Records from a dataset:

·····

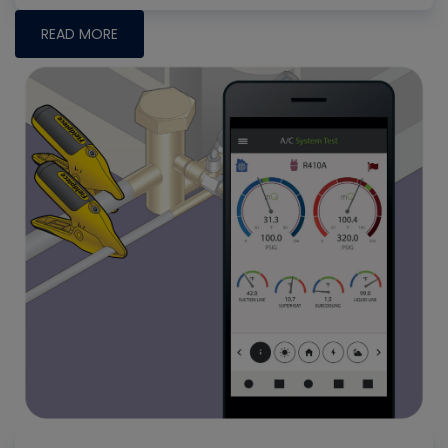
READ MORE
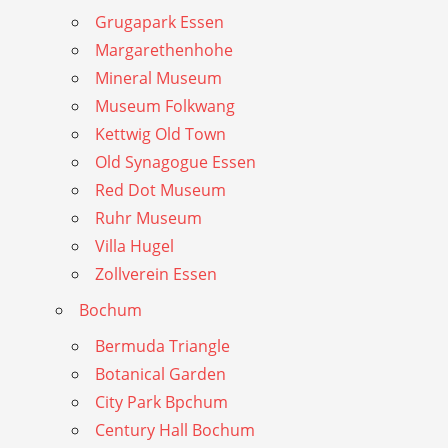
Grugapark Essen
Margarethenhohe
Mineral Museum
Museum Folkwang
Kettwig Old Town
Old Synagogue Essen
Red Dot Museum
Ruhr Museum
Villa Hugel
Zollverein Essen
Bochum
Bermuda Triangle
Botanical Garden
City Park Bpchum
Century Hall Bochum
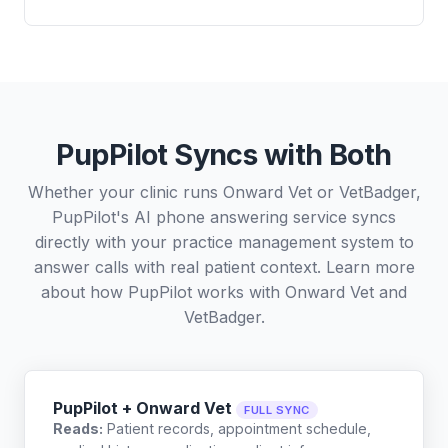
PupPilot Syncs with Both
Whether your clinic runs Onward Vet or VetBadger,
PupPilot's AI phone answering service syncs
directly with your practice management system to
answer calls with real patient context. Learn more
about how PupPilot works with
Onward Vet
and
VetBadger
.
PupPilot + Onward Vet
FULL SYNC
Reads:
Patient records, appointment schedule,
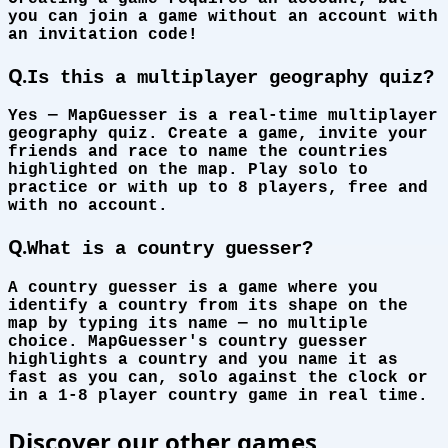
you can join a game without an account with
an invitation code!
Q.
Is this a multiplayer geography quiz?
Yes — MapGuesser is a real-time multiplayer
geography quiz. Create a game, invite your
friends and race to name the countries
highlighted on the map. Play solo to
practice or with up to 8 players, free and
with no account.
Q.
What is a country guesser?
A country guesser is a game where you
identify a country from its shape on the
map by typing its name — no multiple
choice. MapGuesser's country guesser
highlights a country and you name it as
fast as you can, solo against the clock or
in a 1-8 player country game in real time.
Discover our other games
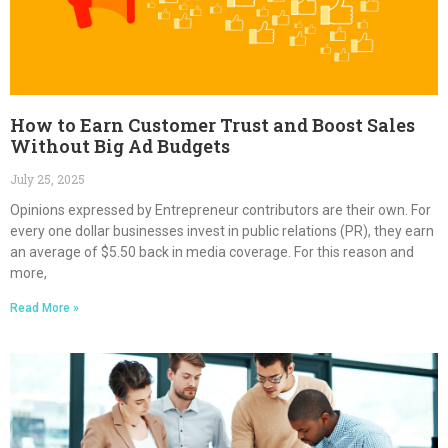
How to Earn Customer Trust and Boost Sales
Without Big Ad Budgets
July 25, 2025
Opinions expressed by Entrepreneur contributors are their own. For
every one dollar businesses invest in public relations (PR), they earn
an average of $5.50 back in media coverage. For this reason and
more,
Read More »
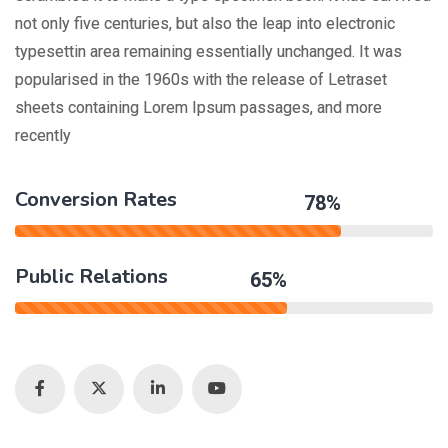
not only five centuries, but also the leap into electronic
typesettin area remaining essentially unchanged. It was
popularised in the 1960s with the release of Letraset
sheets containing Lorem Ipsum passages, and more
recently
Conversion Rates
78%
Public Relations
65%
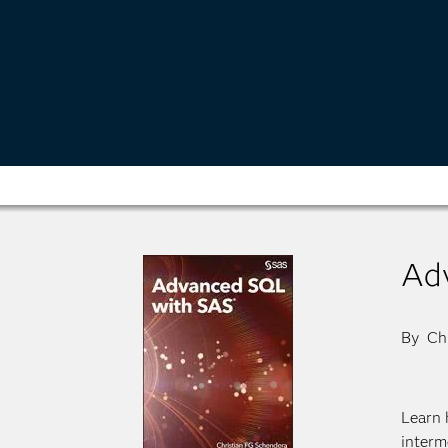
Ad
By Chr
Learn 
interm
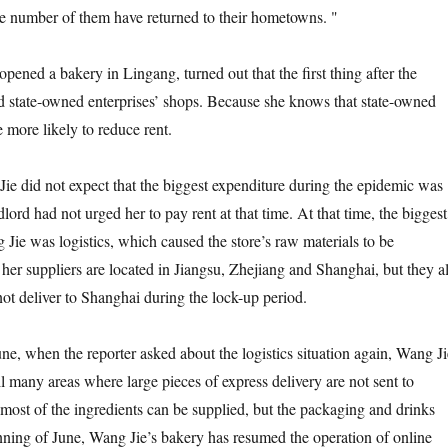
rge number of them have returned to their hometowns. "
d a bakery in Lingang, turned out that the first thing after the
nd state-owned enterprises’ shops. Because she knows that state-owned
e more likely to reduce rent.
did not expect that the biggest expenditure during the epidemic was
dlord had not urged her to pay rent at that time. At that time, the biggest
Jie was logistics, which caused the store’s raw materials to be
her suppliers are located in Jiangsu, Zhejiang and Shanghai, but they al
not deliver to Shanghai during the lock-up period.
 when the reporter asked about the logistics situation again, Wang Ji
till many areas where large pieces of express delivery are not sent to
ost of the ingredients can be supplied, but the packaging and drinks
inning of June, Wang Jie’s bakery has resumed the operation of online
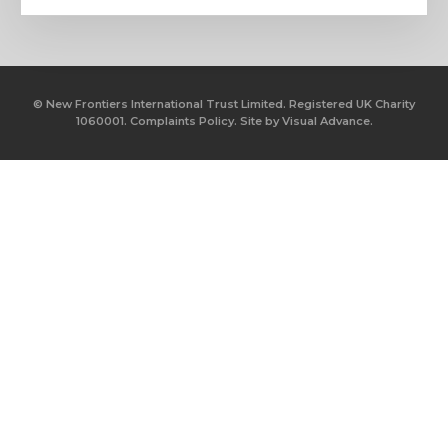
© New Frontiers International Trust Limited. Registered UK Charity
1060001.
Complaints Policy.
Site by
Visual Advance.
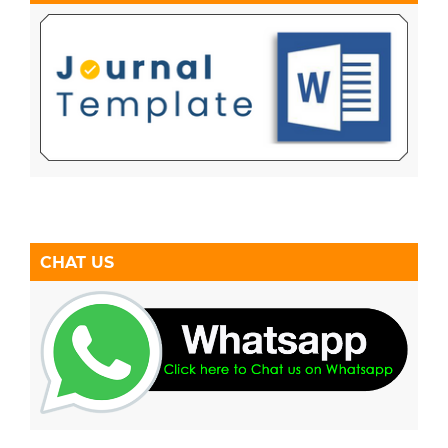
CHAT US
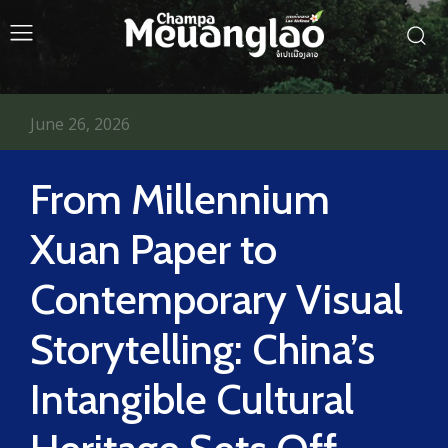
June 26, 2026
From Millennium
Xuan Paper to
Contemporary Visual
Storytelling: China’s
Intangible Cultural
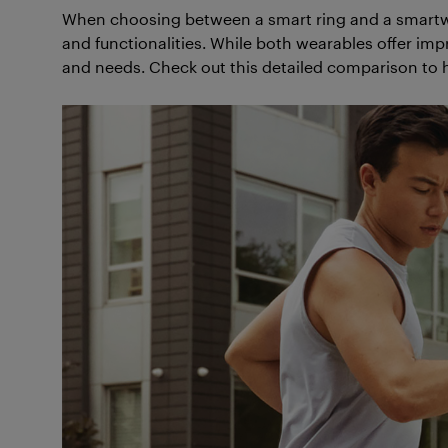
When choosing between a smart ring and a smartwat
and functionalities. While both wearables offer impr
and needs. Check out this detailed comparison to 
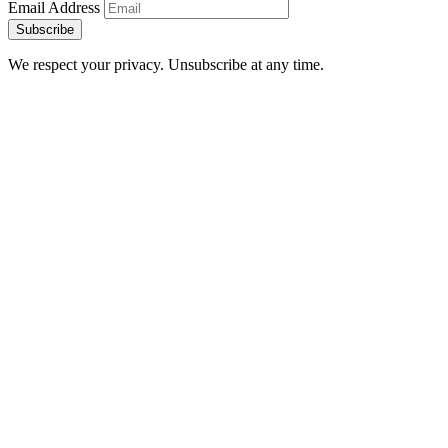
Email Address
Subscribe
We respect your privacy. Unsubscribe at any time.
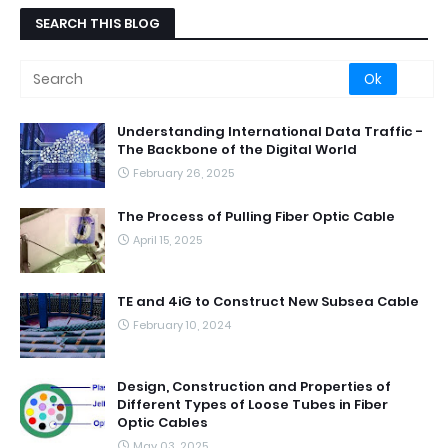
SEARCH THIS BLOG
Understanding International Data Traffic -
The Backbone of the Digital World
February 26, 2025
The Process of Pulling Fiber Optic Cable
April 15, 2025
TE and 4iG to Construct New Subsea Cable
February 10, 2024
Design, Construction and Properties of
Different Types of Loose Tubes in Fiber
Optic Cables
May 03, 2025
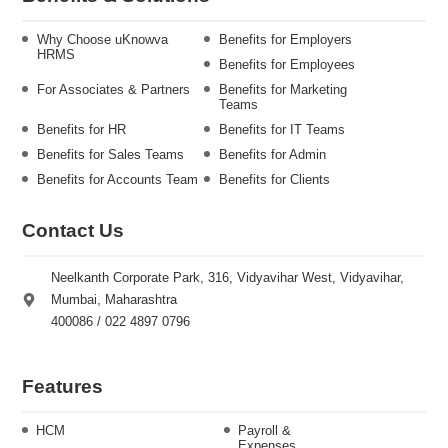
Why Choose uKnowva
Benefits for Employers
HRMS
Benefits for Employees
For Associates & Partners
Benefits for Marketing
Teams
Benefits for HR
Benefits for IT Teams
Benefits for Sales Teams
Benefits for Admin
Benefits for Accounts Team
Benefits for Clients
Contact Us
Neelkanth Corporate Park, 316, Vidyavihar West, Vidyavihar,
Mumbai, Maharashtra
400086 / 022 4897 0796
Features
HCM
Payroll &
Expenses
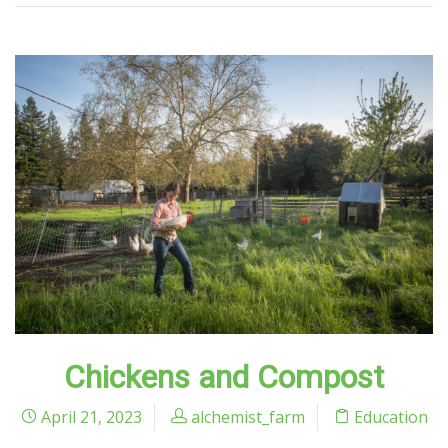
Chickens and Compost
April 21, 2023
alchemist_farm
Education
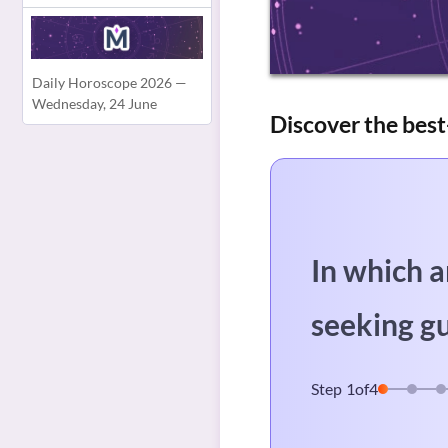
Daily Horoscope 2026 —
Wednesday, 24 June
Discover the best
In which a
seeking g
Step
1
of
4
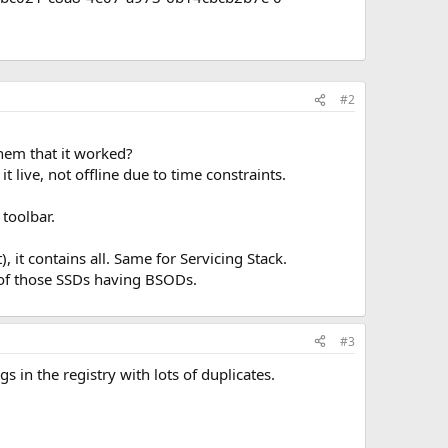
#2
hem that it worked?
 live, not offline due to time constraints.
toolbar.
it contains all. Same for Servicing Stack.
 of those SSDs having BSODs.
#3
 in the registry with lots of duplicates.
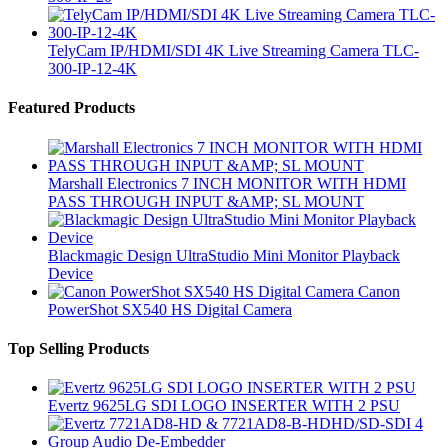
TelyCam IP/HDMI/SDI 4K Live Streaming Camera TLC-
300-IP-12-4K
Brands Carousel
Featured Products
Marshall Electronics 7 INCH MONITOR WITH HDMI
PASS THROUGH INPUT &AMP; SL MOUNT
Blackmagic Design UltraStudio Mini Monitor Playback
Device
Canon
PowerShot SX540 HS Digital Camera
Top Selling Products
Evertz 9625LG SDI LOGO INSERTER WITH 2 PSU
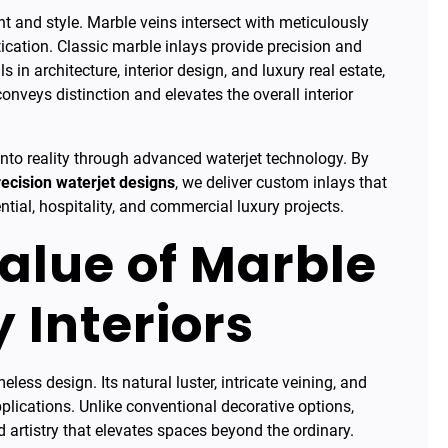
t and style. Marble veins intersect with meticulously
tication. Classic marble inlays provide precision and
 in architecture, interior design, and luxury real estate,
onveys distinction and elevates the overall interior
 into reality through advanced waterjet technology. By
recision waterjet designs
, we deliver custom inlays that
ntial, hospitality, and commercial luxury projects.
alue of Marble
y Interiors
ss design. Its natural luster, intricate veining, and
pplications. Unlike conventional decorative options,
d artistry that elevates spaces beyond the ordinary.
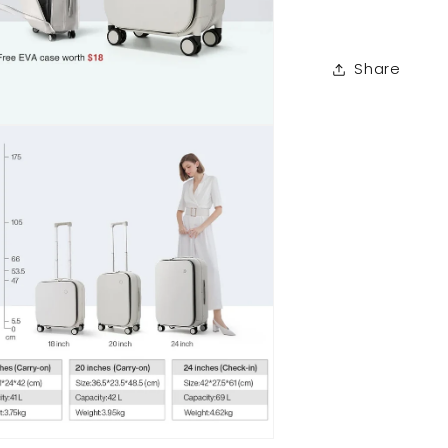
Share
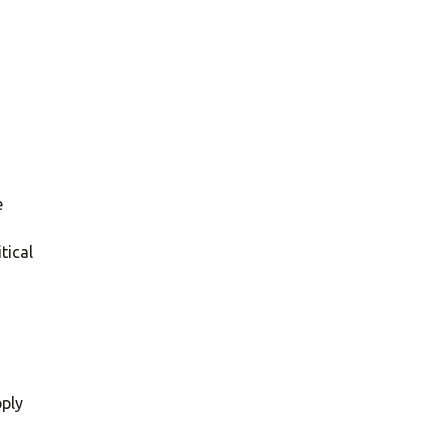
e
tical
pply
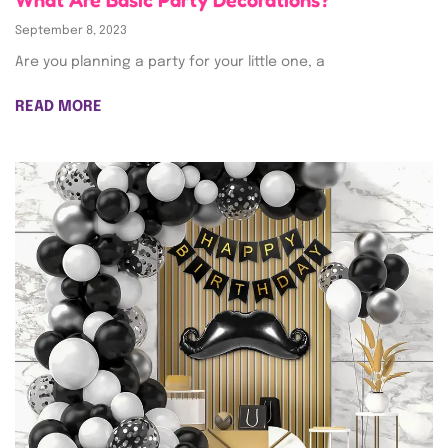
What Are Basic Party Decorations?
September 8, 2023
Are you planning a party for your little one, a
READ MORE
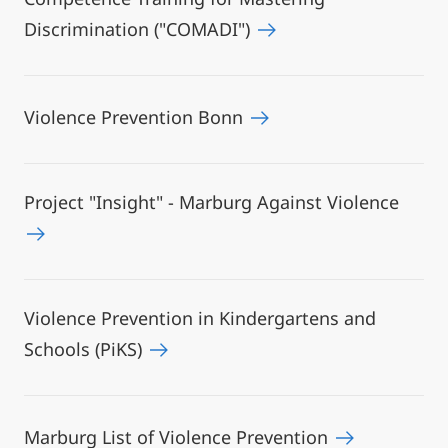
Discrimination ("COMADI")
Violence Prevention Bonn
Project "Insight" - Marburg Against Violence
Violence Prevention in Kindergartens and
Schools (PiKS)
Marburg List of Violence Prevention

·····

#### [What the exercise asks]
Give the data again exactly, without pictures.

#### [Answer below]
READ MORE
Grugapark Essen
Margarethenhohe
Mineral Museum
Museum Folkwang
Kettwig Old Town
Old Synagogue Essen
Red Dot Museum
Ruhr Museum
Villa Hugel
Zollverein Essen
Bochum
Bermuda Triangle
Botanical Garden
City Park Bpchum
Century Hall Bochum
PupPilot Syncs with Both
Whether your clinic runs Onward Vet or VetBadger,
PupPilot's AI phone answering service syncs
directly with your practice management system to
answer calls with real patient context. Learn more
about how PupPilot works with
Onward Vet
and
VetBadger
.
PupPilot + Onward Vet
FULL SYNC
Reads:
Patient records, appointment schedule,
you can join a game without an account with
an invitation code!
Q.
Is this a multiplayer geography quiz?
Yes — MapGuesser is a real-time multiplayer
geography quiz. Create a game, invite your
friends and race to name the countries
highlighted on the map. Play solo to
practice or with up to 8 players, free and
with no account.
Q.
What is a country guesser?
A country guesser is a game where you
identify a country from its shape on the
map by typing its name — no multiple
choice. MapGuesser's country guesser
highlights a country and you name it as
fast as you can, solo against the clock or
in a 1-8 player country game in real time.
Discover our other games
How to Earn Customer Trust and Boost Sales
Without Big Ad Budgets
July 25, 2025
Opinions expressed by Entrepreneur contributors are their own. For
every one dollar businesses invest in public relations (PR), they earn
an average of $5.50 back in media coverage. For this reason and
more,
Read More »
not only five centuries, but also the leap into electronic
typesettin area remaining essentially unchanged. It was
popularised in the 1960s with the release of Letraset
sheets containing Lorem Ipsum passages, and more
recently
Conversion Rates
78%
Public Relations
65%
Ad
By Chr
Learn 
interm
rge number of them have returned to their hometowns. "
d a bakery in Lingang, turned out that the first thing after the
nd state-owned enterprises’ shops. Because she knows that state-owned
e more likely to reduce rent.
did not expect that the biggest expenditure during the epidemic was
dlord had not urged her to pay rent at that time. At that time, the biggest
Jie was logistics, which caused the store’s raw materials to be
her suppliers are located in Jiangsu, Zhejiang and Shanghai, but they al
not deliver to Shanghai during the lock-up period.
 when the reporter asked about the logistics situation again, Wang Ji
till many areas where large pieces of express delivery are not sent to
ost of the ingredients can be supplied, but the packaging and drinks
inning of June, Wang Jie’s bakery has resumed the operation of online
© New Frontiers International Trust Limited. Registered UK Charity
1060001.
Complaints Policy.
Site by
Visual Advance.
CHAT US
June 26, 2026
From Millennium
Xuan Paper to
Contemporary Visual
Storytelling: China’s
Intangible Cultural
When choosing between a smart ring and a smartwat
and functionalities. While both wearables offer impr
and needs. Check out this detailed comparison to 
Email Address
Subscribe
We respect your privacy. Unsubscribe at any time.
SEARCH THIS BLOG
Understanding International Data Traffic -
The Backbone of the Digital World
February 26, 2025
The Process of Pulling Fiber Optic Cable
April 15, 2025
TE and 4iG to Construct New Subsea Cable
February 10, 2024
Design, Construction and Properties of
Different Types of Loose Tubes in Fiber
Optic Cables
May 03, 2025
Why Choose uKnowva
Benefits for Employers
HRMS
Benefits for Employees
For Associates & Partners
Benefits for Marketing
Teams
Benefits for HR
Benefits for IT Teams
Benefits for Sales Teams
Benefits for Admin
Benefits for Accounts Team
Benefits for Clients
Contact Us
Neelkanth Corporate Park, 316, Vidyavihar West, Vidyavihar,
Mumbai, Maharashtra
400086 / 022 4897 0796
Features
HCM
Payroll &
Expenses
Chickens and Compost
April 21, 2023
alchemist_farm
Education
Daily Horoscope 2026 —
Wednesday, 24 June
Discover the best
In which a
seeking g
Step
1
of
4
#2
hem that it worked?
 live, not offline due to time constraints.
toolbar.
it contains all. Same for Servicing Stack.
 of those SSDs having BSODs.
#3
 in the registry with lots of duplicates.
TelyCam IP/HDMI/SDI 4K Live Streaming Camera TLC-
300-IP-12-4K
Brands Carousel
Featured Products
Marshall Electronics 7 INCH MONITOR WITH HDMI
PASS THROUGH INPUT &AMP; SL MOUNT
Blackmagic Design UltraStudio Mini Monitor Playback
Device
Canon
PowerShot SX540 HS Digital Camera
Top Selling Products
Evertz 9625LG SDI LOGO INSERTER WITH 2 PSU
t and style. Marble veins intersect with meticulously
tication. Classic marble inlays provide precision and
 in architecture, interior design, and luxury real estate,
onveys distinction and elevates the overall interior
 into reality through advanced waterjet technology. By
recision waterjet designs
, we deliver custom inlays that
ntial, hospitality, and commercial luxury projects.
alue of Marble
y Interiors
ss design. Its natural luster, intricate veining, and
pplications. Unlike conventional decorative options,
d artistry that elevates spaces beyond the ordinary.
Share
e
tical
pply
What Are Basic Party Decorations?
September 8, 2023
Are you planning a party for your little one, a
READ MORE
Discrimination ("COMADI")
Violence Prevention Bonn
Project "Insight" - Marburg Against Violence
Violence Prevention in Kindergartens and
Schools (PiKS)
Marburg List of Violence Prevention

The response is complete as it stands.